Limit your energy to a few key areas.
Delegate the rest. I’ve found I’m seldom effective past four or five major initiatives. Really three is a good number. There are some who think they are super-human. But, they are almost always wrong and it is proven over time.
Don’t be afraid to make people wait for excellence.
I see leaders burnout and be far less effective because they try to do everything at once. It’s OK to say no. In fact, it’s actually healthy. I love the phrase “Caged Momentum.” I’m not at all saying do nothing, but waiting until it’s the right time may bring more people on board and keep you from overextending yourself or the church/organization.
If you ever lack energy inside the building—get outside the building.
I see pastors get so frustrated at the lack of progress. They beat themselves up because things aren’t changing fast enough. They lose their energy dealing with the negativity of change. I say to those pastors, get back to the coffee shops. Talk to people outside the church. Fuel yourself among the darkness of a hurting world which is changing faster than we can capture on the nightly news.

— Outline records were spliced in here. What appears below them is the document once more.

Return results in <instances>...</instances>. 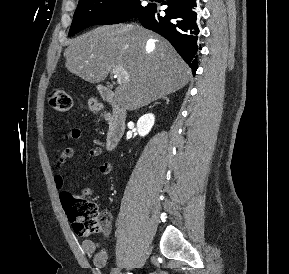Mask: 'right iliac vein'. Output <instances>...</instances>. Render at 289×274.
<instances>
[{"label": "right iliac vein", "mask_w": 289, "mask_h": 274, "mask_svg": "<svg viewBox=\"0 0 289 274\" xmlns=\"http://www.w3.org/2000/svg\"><path fill=\"white\" fill-rule=\"evenodd\" d=\"M120 270H121L120 267L113 268V269L111 270L110 274H120Z\"/></svg>", "instance_id": "right-iliac-vein-1"}]
</instances>
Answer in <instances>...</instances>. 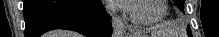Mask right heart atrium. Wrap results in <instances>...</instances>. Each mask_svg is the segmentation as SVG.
<instances>
[{"label": "right heart atrium", "mask_w": 219, "mask_h": 37, "mask_svg": "<svg viewBox=\"0 0 219 37\" xmlns=\"http://www.w3.org/2000/svg\"><path fill=\"white\" fill-rule=\"evenodd\" d=\"M110 8H113V5H110Z\"/></svg>", "instance_id": "right-heart-atrium-1"}]
</instances>
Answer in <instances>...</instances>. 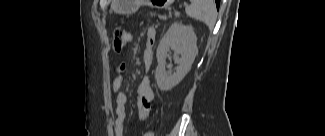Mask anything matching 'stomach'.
<instances>
[{
    "label": "stomach",
    "instance_id": "0dacf381",
    "mask_svg": "<svg viewBox=\"0 0 325 136\" xmlns=\"http://www.w3.org/2000/svg\"><path fill=\"white\" fill-rule=\"evenodd\" d=\"M173 0H113L114 11L120 14L134 13L142 3H146L154 8L163 9L171 5Z\"/></svg>",
    "mask_w": 325,
    "mask_h": 136
}]
</instances>
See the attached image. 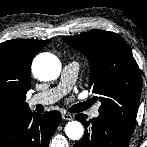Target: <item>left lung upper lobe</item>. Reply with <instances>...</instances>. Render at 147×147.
<instances>
[{
	"label": "left lung upper lobe",
	"instance_id": "left-lung-upper-lobe-1",
	"mask_svg": "<svg viewBox=\"0 0 147 147\" xmlns=\"http://www.w3.org/2000/svg\"><path fill=\"white\" fill-rule=\"evenodd\" d=\"M63 40L89 61V88L99 95V115L133 131L141 95V76L126 42L119 35L104 30H91L63 37Z\"/></svg>",
	"mask_w": 147,
	"mask_h": 147
}]
</instances>
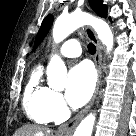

It’s actually what most of us have been called to do. Make disciples. Spread light. And, when the disciples in the church start arguing over potlucks, get outside—into the community—and refuel your passion with people searching for hope. And, watch your energy rise.
Invest in a few key leaders.
You can’t invest effectively in everyone who’s trying to follow you. Jesus had lots of followers. He had 12 disciples.
All of these could be their own complete blog post. I’ve spent as much as an hour talking about each one to pastors.